The default IPD on most VR headsets is larger than the average IPD of the population, and men have higher IPDs than women on average, so this design suits men better than women.

This argument kinda makes sense: an incorrect IPD is like wearing glasses that are the wrong prescription. This can indeed lead to motion sickness depending on the severity of the IPD mismatch.

Gaming experience

A user’s experience levels with flat-screen gaming can predict VR sickness. A skill called “mental rotation,” the capability to work with and explore 3D space in your head, can have an impact on how susceptible a user is to VR sickness.

According to a 2017 report from Statista, men play more games from genres such as 3D action games and first-person shooters, which are both types of flatscreen games that improve mental rotation.

Genres that don’t contribute, like puzzle games and family/farm simulators, are the ones that women play more than others, like first-person shooters. This difference between female gamers and male gamers could explain why women still get sick more often.

Cultural differences

Compared to men, women are much less likely to call themselves “gamers.” Even though the statistics say that women play games more than men, it’s not a part of today’s culture for female gamers to take this hobby on as an identity.

Even with the advent of high quality standalone 6-degree-of-freedom headsets, VR is still considered an enthusiast’s hobby, and software purchases in VR heavily favor games. It’s easy to see how having and using a VR headset consistently is something that female users would be hesitant to do.

Many users say that the more you use VR, the less you get sick in VR, sometimes referred to as “VR legs.” If women are less likely to use the technology often, then they also would grow their VR legs less often.

Other reasons

There are a couple other reasons for why women might get VR sickness more than men:

  • Hormonal differences. Studies have shown that women are most vulnerable to VR sickness during ovulation.
  • Differences in depth cue recognition between genders, although the experiments testing this hypothesis were inconclusive.

Does gender play a role in overcoming VR motion sickness?

We collected data about VR legs, asking participants if they were able to overcome VR motion sickness.

More than two-thirds of all participants who experienced VR sickness were able to grow their VR legs.

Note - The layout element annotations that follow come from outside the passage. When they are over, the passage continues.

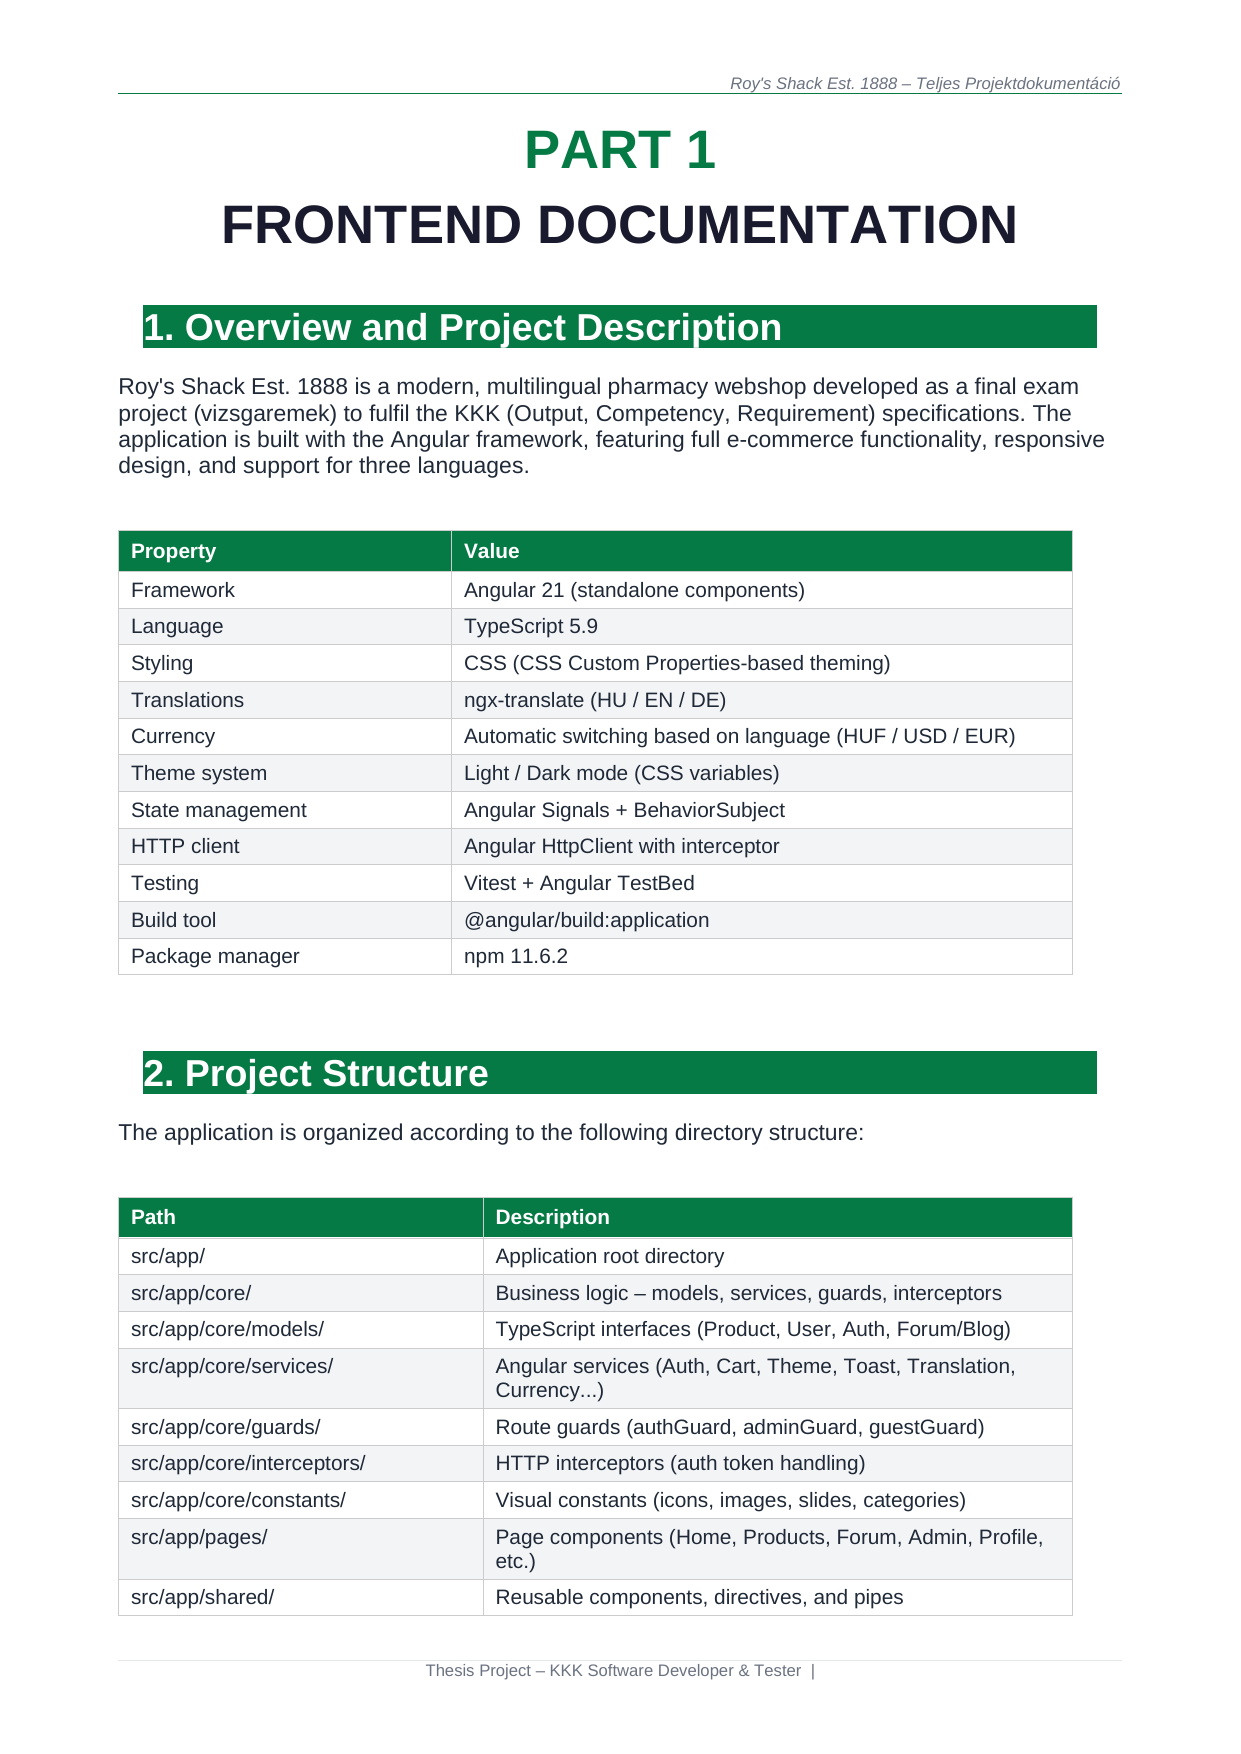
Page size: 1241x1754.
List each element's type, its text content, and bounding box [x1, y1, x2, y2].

table_cell src/app/core/constants/ [119, 1482, 483, 1518]
text PART 1 [118, 118, 1122, 180]
table_cell Page components (Home, Products, Forum, Admin, Profile, etc.) [484, 1519, 1072, 1579]
table_cell src/app/core/interceptors/ [119, 1446, 483, 1481]
table_header Description [484, 1198, 1072, 1237]
table_cell Package manager [119, 939, 451, 974]
table_cell TypeScript 5.9 [452, 609, 1072, 644]
table_cell Visual constants (icons, images, slides, categories) [484, 1482, 1072, 1518]
table_cell Translations [119, 682, 451, 718]
table_cell Automatic switching based on language (HUF / USD / EUR) [452, 719, 1072, 754]
table_cell @angular/build:application [452, 902, 1072, 938]
table_cell src/app/ [119, 1239, 483, 1274]
table_cell ngx-translate (HU / EN / DE) [452, 682, 1072, 718]
table_cell Angular 21 (standalone components) [452, 572, 1072, 608]
table_cell Angular HttpClient with interceptor [452, 829, 1072, 864]
table_header Path [119, 1198, 483, 1237]
text The application is organized according to the following directory structure: [118, 1119, 1122, 1145]
table_cell Angular services (Auth, Cart, Theme, Toast, Translation, Currency...) [484, 1349, 1072, 1408]
table_cell HTTP interceptors (auth token handling) [484, 1446, 1072, 1481]
text Roy's Shack Est. 1888 is a modern, multilingual pharmacy webshop developed as a final exam project (vizsgaremek) to fulfil the KKK (Output, Competency, Requirement) specifications. The application is built with the Angular framework, featuring full e-commerce functionality, responsive design, and support for three languages. [118, 373, 1122, 479]
table_cell Light / Dark mode (CSS variables) [452, 755, 1072, 791]
table_cell src/app/core/models/ [119, 1312, 483, 1347]
subtitle 2. Project Structure [143, 1051, 1097, 1094]
table_cell Route guards (authGuard, adminGuard, guestGuard) [484, 1409, 1072, 1445]
subtitle 1. Overview and Project Description [143, 305, 1097, 348]
table_header Value [452, 531, 1072, 571]
table_cell Business logic – models, services, guards, interceptors [484, 1275, 1072, 1311]
table_cell Angular Signals + BehaviorSubject [452, 792, 1072, 828]
table_cell State management [119, 792, 451, 828]
table_cell Reusable components, directives, and pipes [484, 1580, 1072, 1615]
table_cell src/app/core/services/ [119, 1349, 483, 1408]
table_cell Framework [119, 572, 451, 608]
table_cell Build tool [119, 902, 451, 938]
table_cell src/app/core/ [119, 1275, 483, 1311]
table_cell TypeScript interfaces (Product, User, Auth, Forum/Blog) [484, 1312, 1072, 1347]
table_cell npm 11.6.2 [452, 939, 1072, 974]
table_cell src/app/shared/ [119, 1580, 483, 1615]
table_cell Language [119, 609, 451, 644]
table_cell src/app/pages/ [119, 1519, 483, 1579]
table_cell Currency [119, 719, 451, 754]
table_cell Styling [119, 645, 451, 681]
table_cell CSS (CSS Custom Properties-based theming) [452, 645, 1072, 681]
table_cell Testing [119, 865, 451, 901]
table_cell Theme system [119, 755, 451, 791]
table_cell src/app/core/guards/ [119, 1409, 483, 1445]
text FRONTEND DOCUMENTATION [118, 193, 1122, 255]
table_cell HTTP client [119, 829, 451, 864]
table_header Property [119, 531, 451, 571]
table_cell Application root directory [484, 1239, 1072, 1274]
table_cell Vitest + Angular TestBed [452, 865, 1072, 901]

Interestingly, our female respondents overcame VR sickness much less often, at less than half.

This suggests that there is some relation between VR legs and gender. It could be that women are physically less able to overcome VR sickness, or like we suggested above, they are less likely to use VR consistently.

Direction for future research

There is little research on the effects of a mismatched IPD on VR sickness, and even less research on the effect of gaming experience. We would love to see more research on VR legs as well. Research like this could help the technology become more inclusive and more palatable for everyone, and could bring on the fabled VR revolution even sooner.